Task inputs —

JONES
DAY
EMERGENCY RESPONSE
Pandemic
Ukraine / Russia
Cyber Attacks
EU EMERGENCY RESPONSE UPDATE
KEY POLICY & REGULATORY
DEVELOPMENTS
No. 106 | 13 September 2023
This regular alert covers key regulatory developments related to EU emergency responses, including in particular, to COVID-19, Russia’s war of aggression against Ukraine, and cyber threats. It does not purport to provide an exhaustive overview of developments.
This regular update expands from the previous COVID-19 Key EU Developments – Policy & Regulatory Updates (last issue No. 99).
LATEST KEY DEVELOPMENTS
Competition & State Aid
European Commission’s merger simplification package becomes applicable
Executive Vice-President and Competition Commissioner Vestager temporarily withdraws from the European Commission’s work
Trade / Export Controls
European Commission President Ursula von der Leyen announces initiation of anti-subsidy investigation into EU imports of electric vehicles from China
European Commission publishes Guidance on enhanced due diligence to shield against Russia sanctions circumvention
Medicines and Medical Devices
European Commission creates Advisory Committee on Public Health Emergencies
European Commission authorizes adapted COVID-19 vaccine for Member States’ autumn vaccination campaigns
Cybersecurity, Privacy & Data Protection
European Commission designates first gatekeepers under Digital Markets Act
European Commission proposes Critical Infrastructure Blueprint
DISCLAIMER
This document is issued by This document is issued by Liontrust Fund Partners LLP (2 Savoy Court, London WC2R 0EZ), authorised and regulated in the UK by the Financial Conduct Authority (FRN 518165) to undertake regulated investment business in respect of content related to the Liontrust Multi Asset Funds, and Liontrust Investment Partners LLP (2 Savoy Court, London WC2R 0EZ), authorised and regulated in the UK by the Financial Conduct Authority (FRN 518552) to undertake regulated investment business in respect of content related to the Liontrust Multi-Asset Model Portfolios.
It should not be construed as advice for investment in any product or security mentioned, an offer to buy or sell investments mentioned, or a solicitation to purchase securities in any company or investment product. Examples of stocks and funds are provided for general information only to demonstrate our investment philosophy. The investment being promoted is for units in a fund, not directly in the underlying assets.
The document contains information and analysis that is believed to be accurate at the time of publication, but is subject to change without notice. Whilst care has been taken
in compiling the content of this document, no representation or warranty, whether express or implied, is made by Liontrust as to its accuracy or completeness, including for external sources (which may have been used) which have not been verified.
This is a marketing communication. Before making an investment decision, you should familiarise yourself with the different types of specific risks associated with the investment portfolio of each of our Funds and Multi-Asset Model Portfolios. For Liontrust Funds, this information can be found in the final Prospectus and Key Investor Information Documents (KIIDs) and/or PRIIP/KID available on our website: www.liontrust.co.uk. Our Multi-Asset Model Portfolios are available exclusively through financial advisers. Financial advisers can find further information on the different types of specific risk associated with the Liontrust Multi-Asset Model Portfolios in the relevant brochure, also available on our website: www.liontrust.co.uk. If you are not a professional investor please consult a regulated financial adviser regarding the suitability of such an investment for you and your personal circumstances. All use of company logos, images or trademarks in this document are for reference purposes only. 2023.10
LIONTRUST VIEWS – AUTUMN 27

Assignment — Extract from the material all lines containing the string "European".

Task output —
European Commission’s merger simplification package becomes applicable
Executive Vice-President and Competition Commissioner Vestager temporarily withdraws from the European Commission’s work
European Commission President Ursula von der Leyen announces initiation of anti-subsidy investigation into EU imports of electric vehicles from China
European Commission publishes Guidance on enhanced due diligence to shield against Russia sanctions circumvention
European Commission creates Advisory Committee on Public Health Emergencies
European Commission authorizes adapted COVID-19 vaccine for Member States’ autumn vaccination campaigns
European Commission designates first gatekeepers under Digital Markets Act
European Commission proposes Critical Infrastructure Blueprint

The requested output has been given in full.